Antibiotic Adversary

It’s easy to take antibiotics for granted. Say you have an ear infection from always wearing wireless earbuds. You get a prescription, dab it in, and all goes well.

Or does it? With time, the drops could potentially struggle to hold the infection back. This “antibiotic resistance” is key in the evolutionary battle between bacteria and humanity.

Antibiotics usually work to stop bacteria from replicating multiple ways. Like human cells, bacterial cells have a cell wall, a wrapper that keeps DNA and other biological components inside. One type of antibiotic destroys the wall, preventing the pathogen from spreading. Others target genetic material or inhibit metabolic pathways necessary for the bacteria to survive.

Every one of these strategies has taken decades of research to uncover and develop into medicine. But microbes rapidly mutate. Some bacteria, for example, develop “pumps” on their surfaces that literally throw out the drugs. Others evolve enzymes that shut down antibiotics by slightly changing their protein target sites through DNA mutation, neutering their effect.

Each strategy, by itself, is hard to evolve. But bacteria have another trick up their sleeves—horizontal transfer. Here, antibiotic-resistant genes are encoded into small circular pieces of DNA that can transfer to neighboring cells through a biological “highway”—a physical tube—endowing the recipients with a similar ability to fight off antibiotics.

Finding a way to kill off invading bacteria is tough. If bacteria evolve to evade that target, then the antibiotic and other chemically similar ones rapidly lose their effect. So, is there a way to find antibiotics that bacteria—or even nature itself—have never seen before?

An AI Solution

AI is beginning to revolutionize biology. From predicting protein structures to designing antibodies, these algorithms are tackling some of humanities’ most severe health disorders.

Traditionally, searching for antibiotics has mostly been trial-and-error, with scientists often scraping samples from exotic mosses or other sources that could potentially fight off infections.
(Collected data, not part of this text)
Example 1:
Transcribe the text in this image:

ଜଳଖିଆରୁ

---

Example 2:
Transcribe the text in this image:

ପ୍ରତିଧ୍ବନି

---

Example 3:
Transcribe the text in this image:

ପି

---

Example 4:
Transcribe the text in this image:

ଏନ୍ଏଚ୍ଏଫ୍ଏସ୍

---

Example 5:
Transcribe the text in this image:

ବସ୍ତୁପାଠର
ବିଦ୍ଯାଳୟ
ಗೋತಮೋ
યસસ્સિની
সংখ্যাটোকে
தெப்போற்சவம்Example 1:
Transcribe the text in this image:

In the new study, the team aimed to find new versions of a type of antibiotic based on antimicrobial peptides (AMPs). Similar to proteins, these are made of relatively short strings of molecules called amino acids. The peptides are found across the living world and can disrupt microbial growth by breaking down cell walls and causing bacteria to “explode.” They’ve already been used clinically as antimicrobial drugs and are currently being tested in clinical trials for yeast infections. However, like other antibacterials, they run the risk of resistance.

As the discovery of penicillin suggested nearly 100 years ago, the natural world is a bountiful source of potential antibiotics. In the study, the team used machine learning to look for antimicrobial peptides with possible antibiotic properties in over 63,000 publicly available metagenomes—genetic information isolated from multiple organisms in an environment—and nearly 88,000 high-quality microbial genomes. The sources came from across the globe, ocean and land, and also contained human and animal gut microbes. These data were merged into the AMPSphere database, which is open for anyone to explore.
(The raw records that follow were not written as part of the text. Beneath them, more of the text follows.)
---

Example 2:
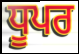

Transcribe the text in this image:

ਧੂਪਰ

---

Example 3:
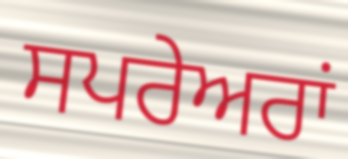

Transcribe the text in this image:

ਸਪਰੇਅਰਾਂ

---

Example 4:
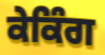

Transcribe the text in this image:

ਕੇਕਿੰਗ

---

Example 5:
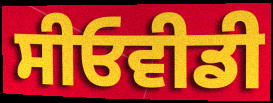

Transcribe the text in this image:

ਸੀਓਵੀਡੀ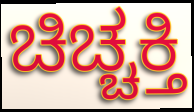
ಚಿಚ್ಚಕ್ತಿ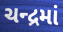
ચન્દ્રમાં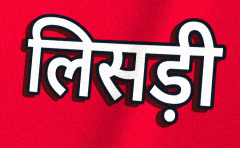
लिसड़ीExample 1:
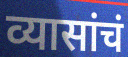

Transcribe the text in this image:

व्यासांचं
The resource allowed scientists to mine the “entirety of the microbial diversity that we have on Earth—or a huge representation of that—and find almost one million new molecules encoded or hidden within all that microbial dark matter,” de la Fuente told The Guardian.

To test their findings, the team pulled out 100 candidates and synthesized them in the lab. In test tubes, 79 disrupted cell membranes, and 63 completely killed off at least one of the dangerous bugs.

“In some cases, these molecules were effective against bacteria at very low doses,” said de la Fuente.

The team next developed an antibiotic peptide from the database to tackle a dangerous bug causing skin lesions in mice. With just one shot, the AI-discovered drug inhibited bacterial growth, and the mice didn’t appear to suffer side effects based on body weight measurements.

“We have been able to just accelerate the discovery of antibiotics,” de la Fuente told The Guardian. “So instead of having to wait five, six years to come up with one candidate, now, on the computer, we can, in just a few hours, come up with hundreds of thousands of candidates.”